There’s one glaring exception: The marijuana business, which ought to be booming now that 8 states, including California, have declared weed legal for recreational use. Instead, Big Weed is suddenly reeling now that Trump’s attorney general, Jeff Sessions, has reversed an Obama-era policy of tolerating legal marijuana. The new policy could signal an unprecedented federal crackdown on pot, along with a titanic battle between several state governments and Washington.
Cannabis, the plant that produces marijuana, is still illegal under federal law, and Congress has shown no serious interest in changing that. So it was problematic when Colorado, Washington and other states began to declare pot legal for recreational use, starting in 2012. Federal law generally trumps state law, which meant the feds could essentially overturn state legalization laws, if they were willing to go through the messy legal process and political turmoil that would require.
President Obama settled the matter after his reelection in 2012, by saying federal prosecutors have “bigger fish to fry” than tangling with states over pot laws. The Justice Department formalized Obama’s “fish” policy in 2013, establishing guidelines that generally steered prosecutors away from marijuana cases. It’s worth noting that the Obama policy aligns with public attitudes toward marijuana, with 64% of Americans now saying they support the legalization of weed.

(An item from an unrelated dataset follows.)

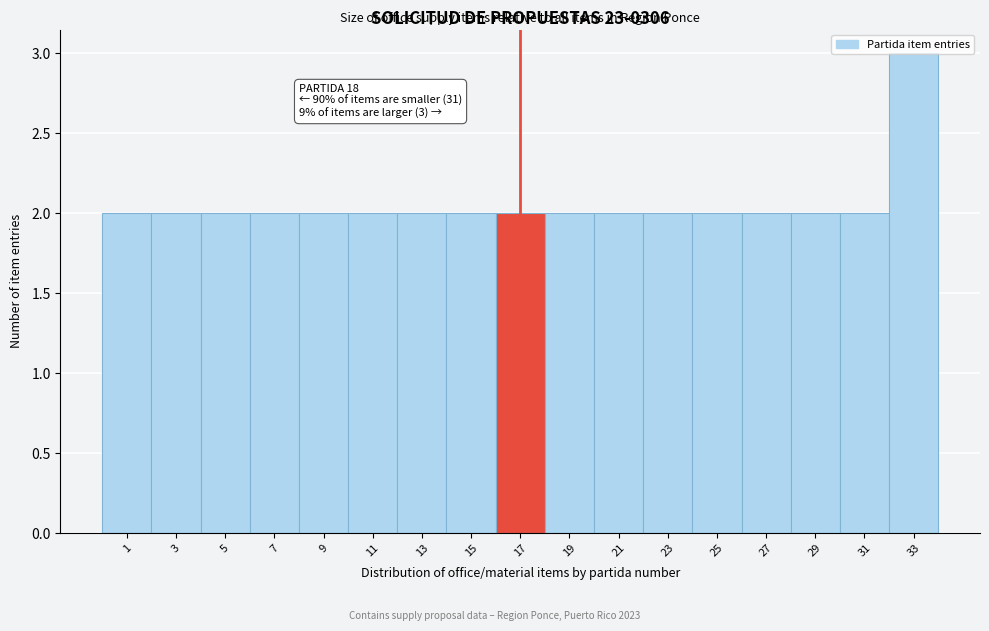

What is the value of the 17th bar from the left?

3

The Justice Department under Trump has a different view. Sessions, long an outspoken critic of legal weed, has rescinded the Obama guidelines, reopening the possibility that the Justice Department could go after growers, sellers or users in the 8 “legal” states. That doesn’t mean it will. But the threat of federal prosecution will slam the growth of the marijuana industry, because it’s hard to attract investment in a business the feds explicitly declare illegal.
Legal marijuana is an $8 billion industry, with forecasts suggesting it could exceed $30 billion by 2021. That would still be a small industry, but potential growth rates of 3x to 4x over just a few years have begun to get investors’ attention.
Yet a Damocles sword now hangs over the industry, dampening its prospects. Even in the so-called legal states, pot has struggled to go mainstream because of that pesky federal prohibition. Pot businesses have trouble setting up regular bank accounts or taking out ordinary loans. Deep-pocketed corporations don’t want to back the industry, fearing a politicized mess should Washington intervene. The resulting hodgepodge slows the adoption of industry standards, consumer safeguards and efficiencies that would boost growth and profitability.
California’s legalization of pot, effective Jan. 1 of this year, might have normalized the whole industry, since its economy is so huge to start with and demand could soar. But normalization probably won’t happen now. Small operators will continue to grow and sell pot, figuring they’ll fly beneath the radar, should the feds pounce. Bigger companies will stay out, however, since they’d be likelier targets of aggressive prosecutors. There’s nothing wrong with a pot economy consisting mostly of small businesses, except that it will grow more slowly than an economy built on scale.
California and several other “legal” states could challenge Trump’s Justice Department in some way, especially if they have to defend their own residents against legal prosecution. But it’s hard to see how they’d prevail, given that federal law is clear: weed is illegal.
There are several obvious ironies (or, if you prefer, hypocrisies). Republicans repeatedly tout “states’ rights” while calling for a smaller federal footprint—yet on pot, Sessions is going out of his way to assert federal authority over state sovereignty. Trump also boasts of the myriad regulations he is killing, in order to free businesses from government interference. Yet his administration may now strangle the weed industry.
The simple fact, however, is that federal law declares marijuana illegal, and the attorney general’s job is to enforce federal law. States that want to legalize pot may feel Sessions has overstepped his authority. But it’s really those states that have done so, by declaring that federal law doesn’t apply to them. The black market for pot has a lot of life left in it.